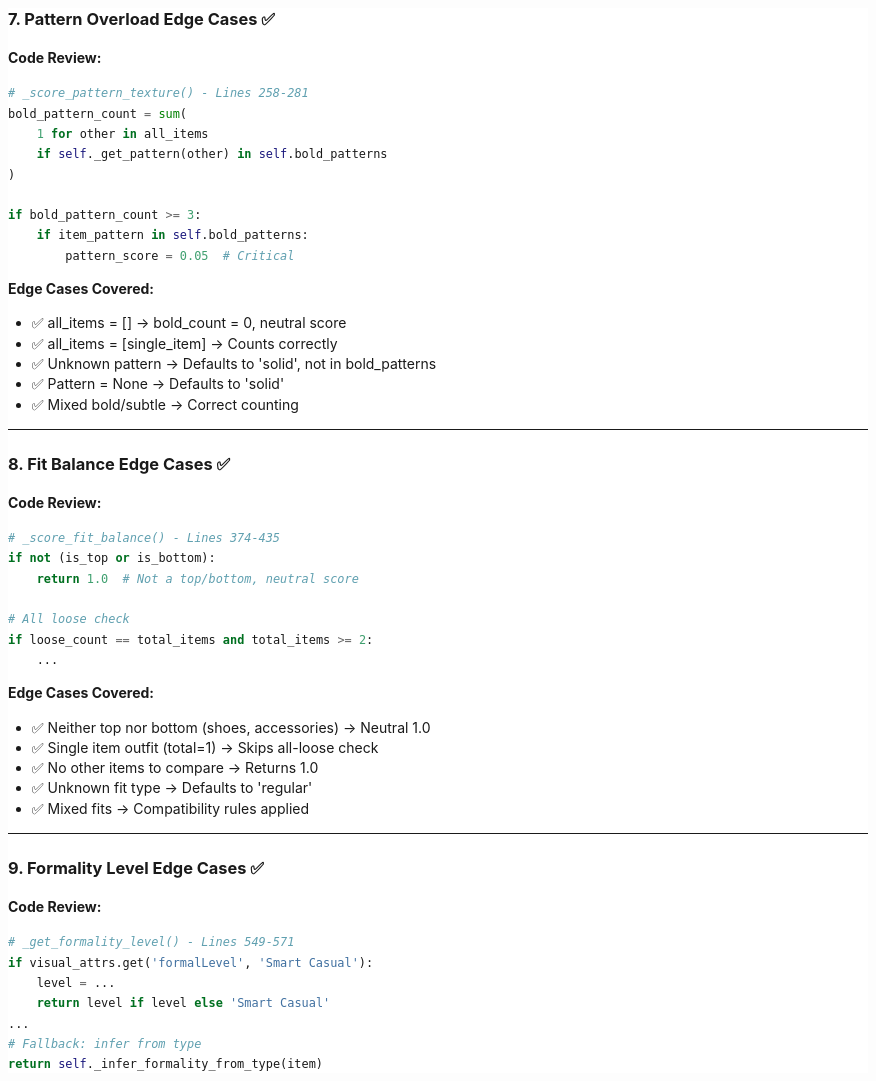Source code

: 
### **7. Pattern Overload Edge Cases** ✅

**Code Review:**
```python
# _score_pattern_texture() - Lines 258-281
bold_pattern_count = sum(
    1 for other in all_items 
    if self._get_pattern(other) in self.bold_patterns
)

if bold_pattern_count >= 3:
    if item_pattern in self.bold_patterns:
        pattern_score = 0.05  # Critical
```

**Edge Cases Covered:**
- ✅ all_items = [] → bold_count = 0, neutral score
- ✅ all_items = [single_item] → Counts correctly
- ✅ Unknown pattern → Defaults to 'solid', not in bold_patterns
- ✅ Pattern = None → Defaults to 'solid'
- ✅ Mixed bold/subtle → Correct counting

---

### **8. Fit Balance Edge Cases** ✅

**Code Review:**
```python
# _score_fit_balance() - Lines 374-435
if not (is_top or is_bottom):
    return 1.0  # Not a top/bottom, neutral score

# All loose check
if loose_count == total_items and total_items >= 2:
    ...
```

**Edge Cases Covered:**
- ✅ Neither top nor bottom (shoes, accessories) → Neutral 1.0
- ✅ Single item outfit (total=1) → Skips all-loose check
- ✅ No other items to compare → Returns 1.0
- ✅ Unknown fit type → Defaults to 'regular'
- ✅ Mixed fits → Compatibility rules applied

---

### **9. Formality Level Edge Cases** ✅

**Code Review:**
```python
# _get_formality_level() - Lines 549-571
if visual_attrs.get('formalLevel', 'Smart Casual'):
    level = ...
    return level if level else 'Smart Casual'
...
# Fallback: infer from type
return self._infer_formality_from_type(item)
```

Your task: Will you restate every entry word for word and omit the images?

Response:
Source code

: 
### **7. Pattern Overload Edge Cases** ✅

**Code Review:**
```python
# _score_pattern_texture() - Lines 258-281
bold_pattern_count = sum(
    1 for other in all_items 
    if self._get_pattern(other) in self.bold_patterns
)

if bold_pattern_count >= 3:
    if item_pattern in self.bold_patterns:
        pattern_score = 0.05  # Critical
```

**Edge Cases Covered:**
- ✅ all_items = [] → bold_count = 0, neutral score
- ✅ all_items = [single_item] → Counts correctly
- ✅ Unknown pattern → Defaults to 'solid', not in bold_patterns
- ✅ Pattern = None → Defaults to 'solid'
- ✅ Mixed bold/subtle → Correct counting

---

### **8. Fit Balance Edge Cases** ✅

**Code Review:**
```python
# _score_fit_balance() - Lines 374-435
if not (is_top or is_bottom):
    return 1.0  # Not a top/bottom, neutral score

# All loose check
if loose_count == total_items and total_items >= 2:
    ...
```

**Edge Cases Covered:**
- ✅ Neither top nor bottom (shoes, accessories) → Neutral 1.0
- ✅ Single item outfit (total=1) → Skips all-loose check
- ✅ No other items to compare → Returns 1.0
- ✅ Unknown fit type → Defaults to 'regular'
- ✅ Mixed fits → Compatibility rules applied

---

### **9. Formality Level Edge Cases** ✅

**Code Review:**
```python
# _get_formality_level() - Lines 549-571
if visual_attrs.get('formalLevel', 'Smart Casual'):
    level = ...
    return level if level else 'Smart Casual'
...
# Fallback: infer from type
return self._infer_formality_from_type(item)
```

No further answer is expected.